Task to complete: Look through the listing underneath for "source", and copy every line that has it.

[Provided material Boundary: Start]

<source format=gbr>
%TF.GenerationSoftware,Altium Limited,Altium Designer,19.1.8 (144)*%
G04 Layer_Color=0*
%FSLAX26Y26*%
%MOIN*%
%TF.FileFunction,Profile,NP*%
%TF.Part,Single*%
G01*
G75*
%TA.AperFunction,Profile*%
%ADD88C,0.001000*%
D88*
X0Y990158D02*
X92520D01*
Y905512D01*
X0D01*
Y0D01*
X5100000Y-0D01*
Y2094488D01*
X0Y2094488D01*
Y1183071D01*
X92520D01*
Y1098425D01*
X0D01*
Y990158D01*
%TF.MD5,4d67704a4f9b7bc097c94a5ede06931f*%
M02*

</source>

[Provided material Boundary: End]
[Provided material Boundary: Start]

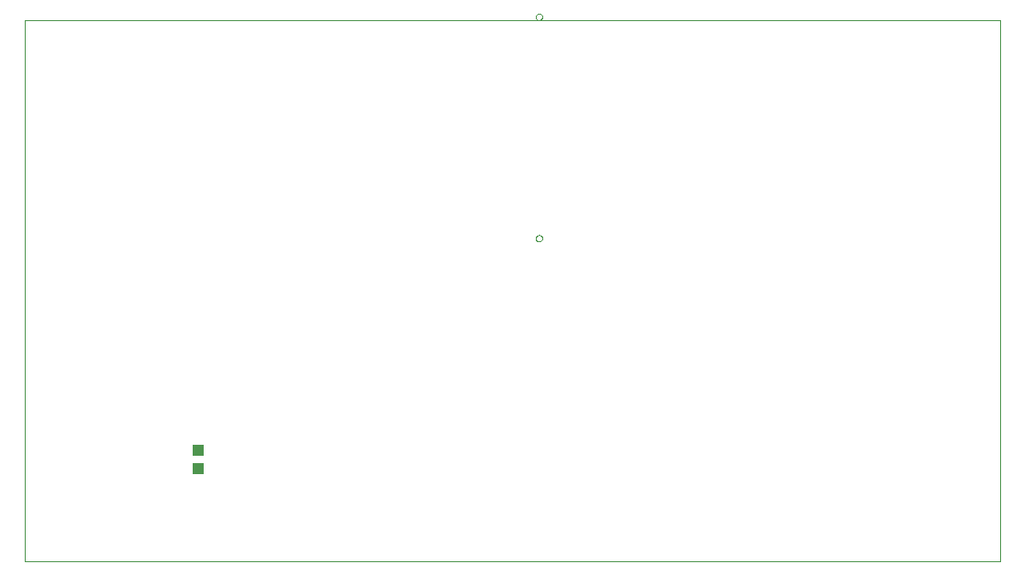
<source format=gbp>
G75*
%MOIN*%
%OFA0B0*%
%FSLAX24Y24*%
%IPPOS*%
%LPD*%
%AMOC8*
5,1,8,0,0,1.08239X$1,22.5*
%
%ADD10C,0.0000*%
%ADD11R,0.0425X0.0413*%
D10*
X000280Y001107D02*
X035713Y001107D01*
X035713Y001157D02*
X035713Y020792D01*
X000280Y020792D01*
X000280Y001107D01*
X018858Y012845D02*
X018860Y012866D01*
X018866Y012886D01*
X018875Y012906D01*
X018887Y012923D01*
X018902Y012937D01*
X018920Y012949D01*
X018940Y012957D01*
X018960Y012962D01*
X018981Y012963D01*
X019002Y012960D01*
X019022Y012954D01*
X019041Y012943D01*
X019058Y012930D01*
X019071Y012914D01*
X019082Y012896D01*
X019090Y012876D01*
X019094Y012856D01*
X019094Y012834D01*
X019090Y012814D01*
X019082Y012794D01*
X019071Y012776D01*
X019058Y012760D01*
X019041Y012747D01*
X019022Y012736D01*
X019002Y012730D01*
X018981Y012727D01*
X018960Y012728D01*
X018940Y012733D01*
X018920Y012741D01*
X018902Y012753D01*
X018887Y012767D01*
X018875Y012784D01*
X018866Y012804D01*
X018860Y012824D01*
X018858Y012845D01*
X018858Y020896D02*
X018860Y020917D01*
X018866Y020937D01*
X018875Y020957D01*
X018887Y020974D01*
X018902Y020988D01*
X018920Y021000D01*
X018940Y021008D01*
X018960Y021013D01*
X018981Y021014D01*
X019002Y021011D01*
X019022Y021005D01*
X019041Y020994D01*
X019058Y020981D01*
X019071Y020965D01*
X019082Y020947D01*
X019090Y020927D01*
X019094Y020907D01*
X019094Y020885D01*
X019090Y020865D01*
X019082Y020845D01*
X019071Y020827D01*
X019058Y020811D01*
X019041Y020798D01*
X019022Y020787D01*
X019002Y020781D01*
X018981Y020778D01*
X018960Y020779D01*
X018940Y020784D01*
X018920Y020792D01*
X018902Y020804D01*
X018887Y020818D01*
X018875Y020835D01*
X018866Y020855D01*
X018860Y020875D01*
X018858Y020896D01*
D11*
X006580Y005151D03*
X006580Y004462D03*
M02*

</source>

[Provided material Boundary: End]

Finished task:
<source format=gbr>
</source>
<source format=gbp>
</source>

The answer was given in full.